From the early growing pains of marriage to the joy of conceiving a child, from her passion for Swedish military attaché Axel von Fersen to the devastating Affair of the Diamond Necklace, Marie Antoinette tries to rise above the gossip and rivalries that encircle her. But as revolution blossoms in America, a much larger threat looms beyond the gilded gates of Versailles—one that could sweep away the French monarchy forever.

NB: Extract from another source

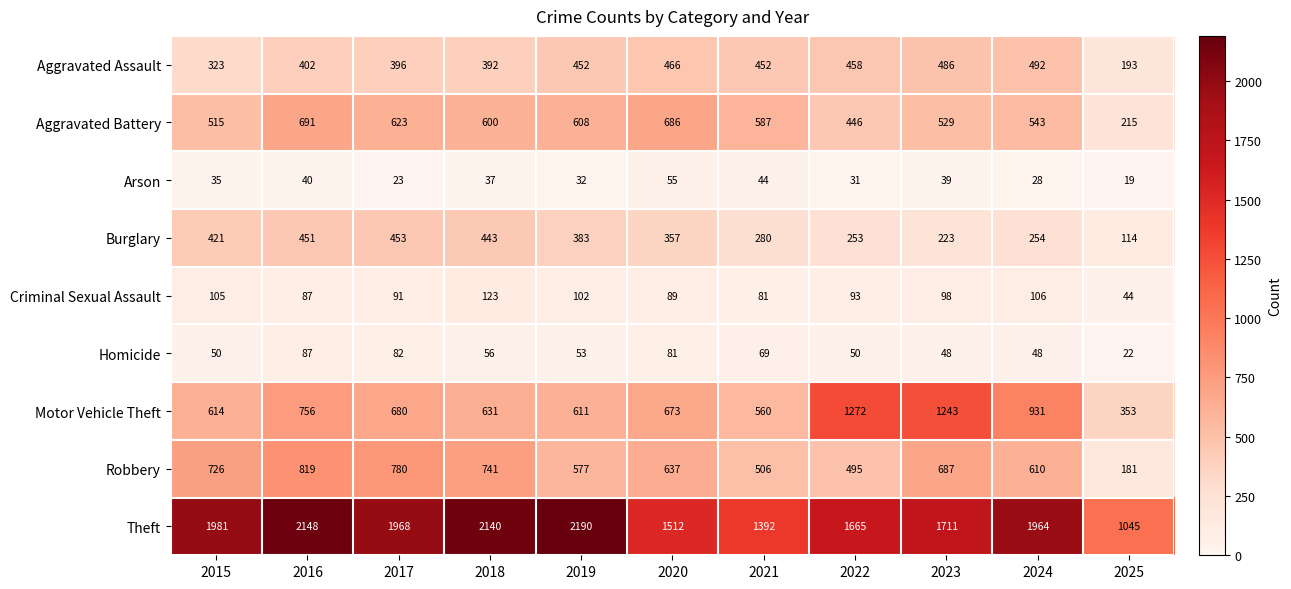

Rank the series by their maximum value, from lowest to highest.

Arson, Homicide, Criminal Sexual Assault, Burglary, Aggravated Assault, Aggravated Battery, Robbery, Motor Vehicle Theft, Theft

My Thoughts: I received this book from NetGalley in exchange for an honest review. Days of Splendor, Days of Sorrow is the second book in Juliet Grey's Marie Antoinette trilogy. I read the first book in the fall and didn't love it and I wasn't sure that I really wanted to read this one. I eventually was sucked in by the cover (isn't it pretty?) and decided to give it a shot. After reading the prologue, I was really excited for this book. The prologue is so well-written that it felt like I was there watching events unfold in the marketplace in Paris. It was amazing! Unfortunately, the rest of the book fell flat. The story felt very slow at times and at other times hard to follow. Towards the middle of the book, the story splits in two and you finally understand what role the prologue plays in the story. When the story split, it felt very disjointed and I felt I would be reading along and it would stop abruptly and start on the other story. There were several times where I thought I had missed a page when in fact, the stories had switched.
I also felt bad reading this because normally I am very sympathetic towards Marie Antoinette but I find myself really not liking her in this book. She was spoiled and whiny and I just got really tired of her. There was a moment where I thought, 'Wow, if she was really like this, it's no wonder everyone disliked her.' I was also surprised that Ms. Grey's story included an affair between Marie Antoinette and Axel von Fersen. I don't know if I have ever read a work of historical fiction that did this so I had a 'whoa!' moment. In all fairness, I have to say that Ms. Grey is a wonderfully descriptive writer as her descriptions of Marie Antoinette's clothes, hair and surroundings were magnificent. It's also very obvious that she did a TON of research for this book which I always appreciate. Even though I didn't love the first two books in this trilogy, I probably will read the third book just because I am curious as to how she will end the story (not that I don't already know how it will end). 3 stars.